National Circus School
- Type: Circus arts training, academic subjects at the secondary and college, intensive summer camps
- Established: 1981
- Affiliations: Cité des Arts du Cirque; Cirque du Soleil and En Piste
- Location: Montreal, Quebec, Canada
- Website: ecolenationaledecirque.ca/en/

= École nationale de cirque =

Circus school in Montreal, Canada

The National Circus School (École nationale de cirque) is a professional circus school located in Montreal, Quebec, Canada. It is for higher education in the art of circus. The NCS also offers academic subjects at the secondary and college levels. It is one of the only circus school in the Americas to offer professional programs in circus arts: Preparatory program, Circus and High School Studies, and Higher Education in Circus arts. It also prepares professional circus arts educators.

==History==
In 1981 at the Immaculate Conception Center, a circus school begins to attract young artists interested in theatrical acrobatics. Soon the Immaculate Conception Center could no longer contain the rapid growth of the National Circus School (NCS). In 1989 the school moved to the Dalhousie station facilities in Old Montreal.

The NCS launched into a new phase of growth that sawe it relocating to the Cité des Arts du Cirque as a founding member, along with Cirque du Soleil and En Piste, the national network for circus arts. In 2003 the NCS completed the move to a new custom-made building, known as "Tohu".

In addition to circus arts training, the NCS also offers academic subjects at the secondary and college levels.

==Programs==
===Preparatory program===
The first level of training, this extracurricular program is aimed at students 9 to 13 years old. This program allows students to continue their primary in another school. Disciplines taught during the program are dance, acting, physical training, manipulation, balancing, acrobatics and aerials.

===Circus and High School Studies Program===
This arts/academic program is offered to students in Grades 7 through 11. It combines required academic subjects as outlined by the Quebec secondary school curriculum with professional training in the circus arts. After obtaining their high school diploma, students pursue higher education through the Diploma of Collegial Studies in Circus Arts (DEC) program.

The following academic subjects are taught as outlined by the secondary teaching schedule of the Quebec Ministry of Education: French, English, mathematics, science and technology, human biology, geography, social studies, history, economics, career choice, morality instruction and personal and social development. Disciplines taught during the program are dance, acting, physical preparation, manipulation, balancing, acrobatics and aerials. French is the language of instruction for both academic subjects and circus art training. In addition, the School's French immersion program favors Canadian students who have not previously attended a French-language school.

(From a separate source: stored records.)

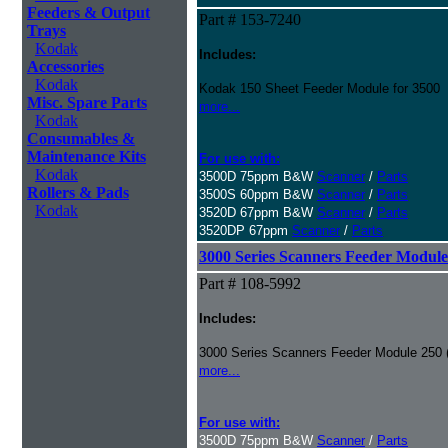
Feeders & Output
Part # 153-7240
Trays
Kodak
Includes:
Accessories
Kodak
Kodak 150 Sheet Feeder Module for 3500
Misc. Spare Parts
more...
Kodak
Consumables &
Maintenance Kits
For use with:
Kodak
3500D 75ppm B&W
Scanner
/
Parts
Rollers & Pads
3500S 60ppm B&W
Scanner
/
Parts
Kodak
3520D 67ppm B&W
Scanner
/
Parts
3520DP 67ppm
Scanner
/
Parts
3000 Series Scanners Feeder Module
Part # 108-5992
Includes:
3000 Series Scanners Feeder Module 250 
more...
For use with:
3500D 75ppm B&W
Scanner
/
Parts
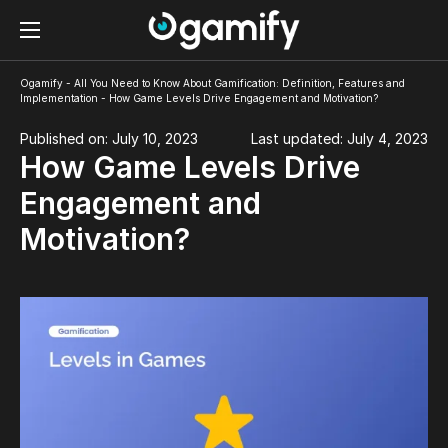
Ogamify
-
All You Need to Know About Gamification: Definition, Features and
Implementation
-
How Game Levels Drive Engagement and Motivation?
Published on: July 10, 2023
Last updated: July 4, 2023
How Game Levels Drive
Engagement and
Motivation?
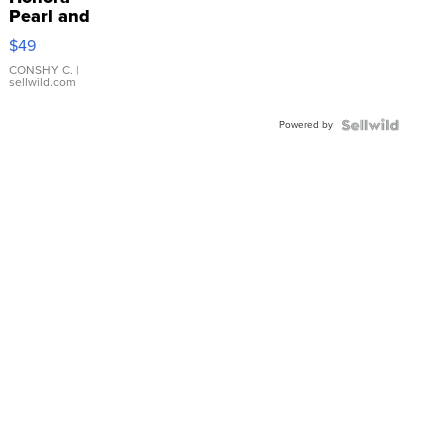
Pearl and
Pink
$49
Leather
Bracelet
CONSHY C.
|
sellwild.com
Adjustable
Buckle
Powered by
Clo...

===Diploma of Collegial Circus School Studies===
This 3-year program provides higher education in the circus arts and can lead directly to a professional career. Graduates receive a college diploma, Diploma of Collegial Studies in Circus Arts or DEC, from the Quebec Ministry of Education. Intended for Canadian and French students who have completed their high school studies, the program combines specialized training in the circus and theatre arts with a general college education.

The general education component includes courses in literature (French or English), philosophy and a second language. Specialized training in circus arts, technical courses: physical conditioning, dance, acting, voice and music, performance and creation as well as basic and advanced techniques of aerials, acrobatics, balancing and manipulation.

Theory courses: circus history, applied anatomy, methodology, health and safety, staging techniques and career management. Training is given in French.

===Diploma of National Circus Studies===
Intended exclusively for foreign students who have completed their high school studies, this 3-year program constitutes the final phase of higher education in the circus arts. Graduates receive a diploma from the School or DEE, as they prepare for a professional career. Specialized training includes courses in physical technique, dance, acting, voice and music, as well as the basic techniques for aerials, acrobatics, balancing and manipulation. Courses in theoretical and applied anatomy, nutrition, staging techniques and career management complement practical subjects. Students continue their training in the circus arts through courses in their chosen minor and/or major from among 5 disciplines: aerials, balancing, acrobatics, manipulation and clowning arts.

===Intensive summer camps===
This summer program in the form of a two-week intensive summer camp allows young people ages 13 to 17 to experience professional training in circus arts. Activities are scheduled 5 days a week, 6 hours per day, and represent a balance between learning physical techniques such as physical conditioning, flexibility, acrobatics, trampoline and "powertrack" with receiving an introduction to such circus arts as aerials, manipulation and balancing. Creative and acting workshops are among the many diverse activities that complement the training participants receive, culminating in performing before an audience.

===Student services===
The school offers a range of services such as on-campus housing, a library, a scholarship program, food services and health services.